Despite being broadcast live on two networks, NBC and CBS, no full recordings of the game are known to exist save for one tape which is currently held at the Paley Center for Media and has not been turned over to the NFL.

However, in a press release this morning, the league announced that NFL Films has re-created a game broadcast of this legendary, lost game from "a couple dozen disparate sources", while audio from the NBC Sports broadcast of the game will be synchronized as well.

Here are some highlights from the league's press release:

Host Chris Rose and Steve Mariucci anchor the broadcast and are joined by a plethora of NFL Media talent, such as Terrell Davis, Daniel Jeremiah, Steve Wyche, and Elliot Harrison.
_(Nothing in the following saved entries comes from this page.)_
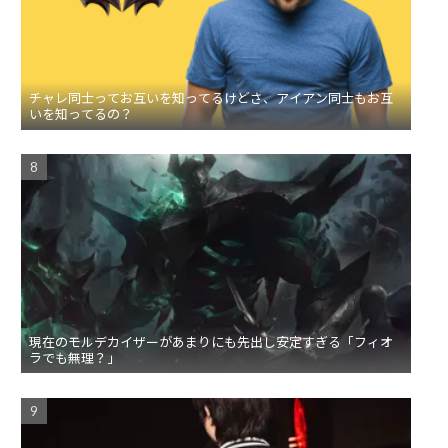
チャレ同士ってお互いを知ってるけどさ、アイアン同士もお互
いを知ってるの？
現在のモルデカイザーがあまりにも先出し安定すぎる「フィオ
ラでも無理？」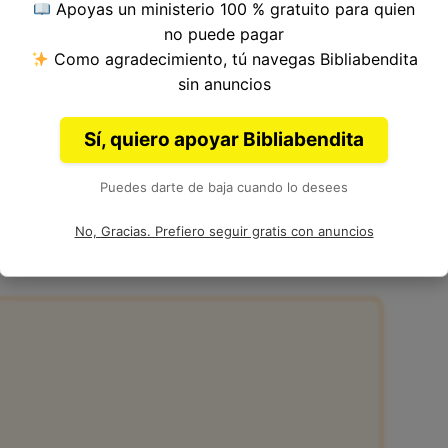
Apoyas un ministerio 100 % gratuito para quien
ulo 2, Libro de Éxodo del
Antiguo Testamento
no puede pagar
Como agradecimiento, tú navegas Bibliabendita
sin anuncios
Sí, quiero apoyar Bibliabendita
Puedes darte de baja cuando lo desees
6
No, Gracias. Prefiero seguir gratis con anuncios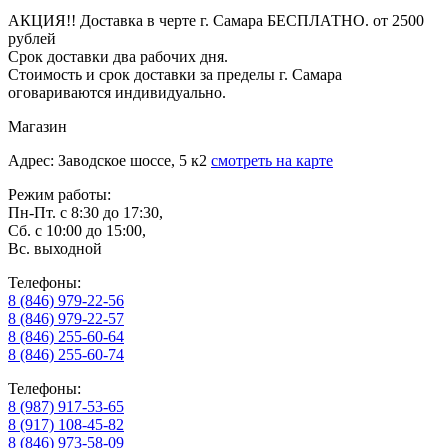
АКЦИЯ!! Доставка в черте г. Самара БЕСПЛАТНО. от 2500
рублей
Срок доставки два рабочих дня.
Стоимость и срок доставки за пределы г. Самара
оговариваются индивидуально.
Магазин
Адрес: Заводское шоссе, 5 к2
смотреть на карте
Режим работы:
Пн-Пт. с 8:30 до 17:30,
Сб. с 10:00 до 15:00,
Вс. выходной
Телефоны:
8 (846) 979-22-56
8 (846) 979-22-57
8 (846) 255-60-64
8 (846) 255-60-74
Телефоны:
8 (987) 917-53-65
8 (917) 108-45-82
8 (846) 973-58-09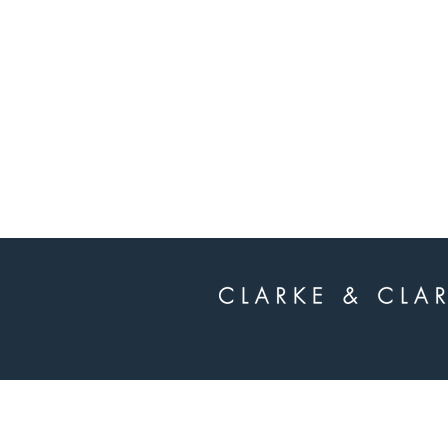
whatsapp
-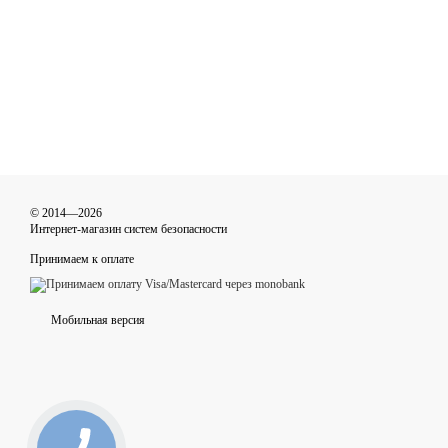
© 2014—2026
Интернет-магазин систем безопасности
Принимаем к оплате
Мобильная версия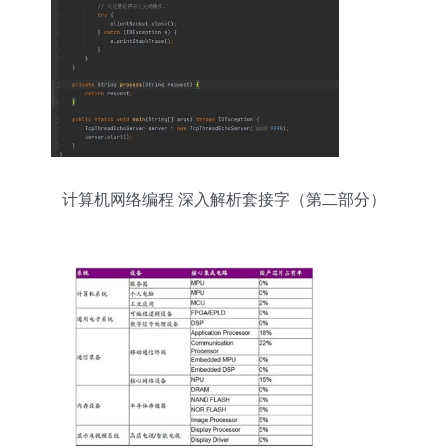
计算机网络编程 深入解析套接字（第二部分）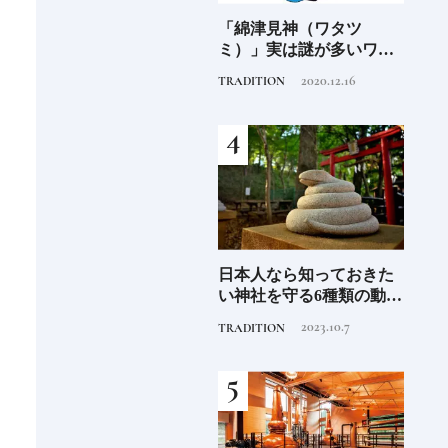
阪に
「綿津見神（ワタツ
日本国内で展開される外
食の
ンド
ミ）」実は謎が多いワタ
資系ホテルブランド13選
場の
ツミ。その実体は海の
特徴を知って、優雅なホ
2020.12.16
2025.10.22
TRADITION
HOTEL
FOOD
神！？日本人なら知って
テルステイを満喫｜ホテ
おきたいニッポンの神様
ルブランド大解剖⑦
名鑑
さん
日本人なら知っておきた
《2026年最新》注目の新
銀座
守
い神社を守る6種類の動物
規開業ホテル16選｜泊ま
の著
造
像《参拝が楽しくなる基
るだけで特別！デザイン
菓子
2023.10.7
2026.4.22
TRADITION
HOTEL
FOOD
礎知識》
が素敵なホテル
【前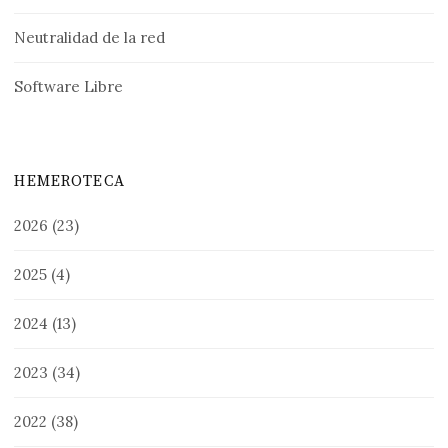
Neutralidad de la red
Software Libre
HEMEROTECA
2026
(23)
2025
(4)
2024
(13)
2023
(34)
2022
(38)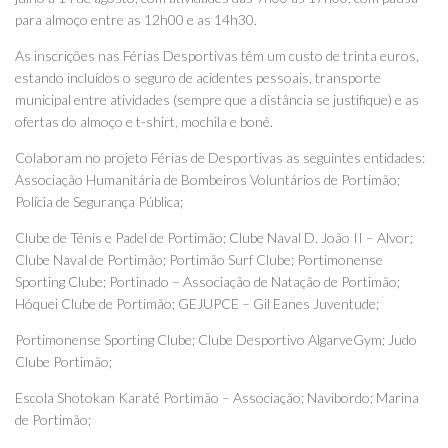
para almoço entre as 12h00 e as 14h30.
As inscrições nas Férias Desportivas têm um custo de trinta euros,
estando incluídos o seguro de acidentes pessoais, transporte
municipal entre atividades (sempre que a distância se justifique) e as
ofertas do almoço e t-shirt, mochila e boné.
Colaboram no projeto Férias de Desportivas as seguintes entidades:
Associação Humanitária de Bombeiros Voluntários de Portimão;
Polícia de Segurança Pública;
Clube de Ténis e Padel de Portimão; Clube Naval D. João II – Alvor;
Clube Naval de Portimão; Portimão Surf Clube; Portimonense
Sporting Clube; Portinado – Associação de Natação de Portimão;
Hóquei Clube de Portimão; GEJUPCE – Gil Eanes Juventude;
Portimonense Sporting Clube; Clube Desportivo AlgarveGym; Judo
Clube Portimão;
Escola Shotokan Karaté Portimão – Associação; Navibordo; Marina
de Portimão;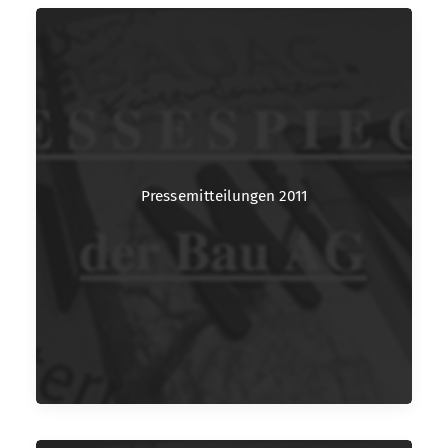
Pressemitteilungen 2011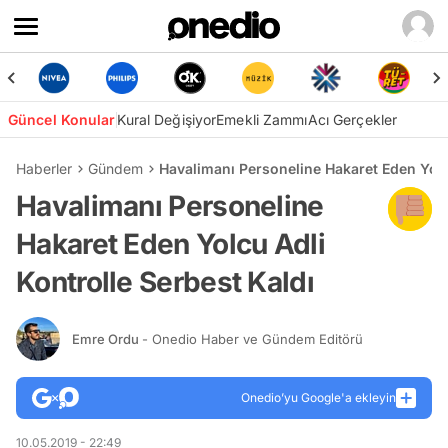
Güncel Konular
Kural Değişiyor
Emekli Zammı
Acı Gerçekler
Haberler
Gündem
Havalimanı Personeline Hakaret Eden Yolc
Havalimanı Personeline
Hakaret Eden Yolcu Adli
Kontrolle Serbest Kaldı
Emre Ordu
- Onedio Haber ve Gündem Editörü
Onedio’yu Google'a ekleyin
10.05.2019 - 22:49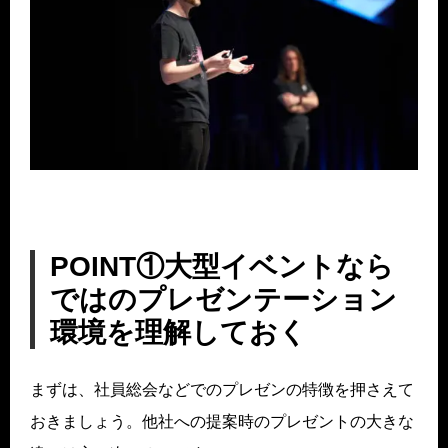
POINT①大型イベントなら
ではのプレゼンテーション
環境を理解しておく
まずは、社員総会などでのプレゼンの特徴を押さえて
おきましょう。他社への提案時のプレゼントの大きな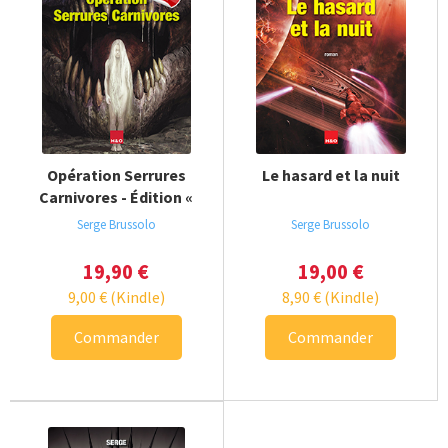
Opération Serrures
Le hasard et la nuit
Carnivores - Édition «
Director's cut »
Serge Brussolo
Serge Brussolo
19,90
€
19,00
€
9,00
€
(Kindle)
8,90
€
(Kindle)
Commander
Commander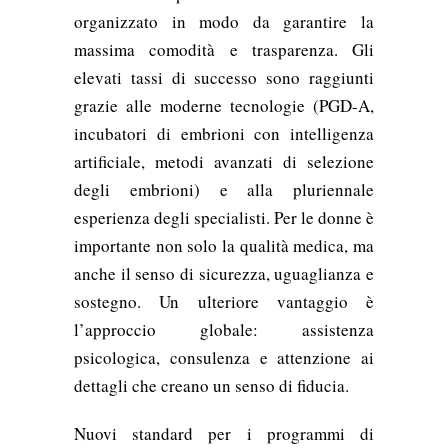
organizzato in modo da garantire la
massima comodità e trasparenza. Gli
elevati tassi di successo sono raggiunti
grazie alle moderne tecnologie (PGD-A,
incubatori di embrioni con intelligenza
artificiale, metodi avanzati di selezione
degli embrioni) e alla pluriennale
esperienza degli specialisti. Per le donne è
importante non solo la qualità medica, ma
anche il senso di sicurezza, uguaglianza e
sostegno. Un ulteriore vantaggio è
l’approccio globale: assistenza
psicologica, consulenza e attenzione ai
dettagli che creano un senso di fiducia.
Nuovi standard per i programmi di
Additionally, Pro Football Hall of Fame defensive end for the Packers Willie Davis and former Packers wide receiver Antonio Freeman join in-studio, while former Packers greats Jerry Kramer and Dave Robinson join the show from remote.

In addition to the broadcast of the game, Super Bowl I: The Lost Game includes the following features:

  • Wired sound from Packers head coach Vince Lombardi
  • Footage of a postgame interview with Chiefs head coach Hank Stram and NFL Commissioner Pete Rozelle being interviewed by Pat Summerall
  • In-depth discussion on how the Super Bowl I broadcast was lost and then re-assembled using NFL Films footage
  • A feature on the merger between the well-established National Football League and the upstart American Football League, giving birth to the modern-day NFL and the uniquely American spectacle called the Super Bowl.
  • An interview with Super Bowl I CBS producer Bill Creasy on why the second half kickoff was kicked twice

So get those DVRs set and enjoy the broadcast.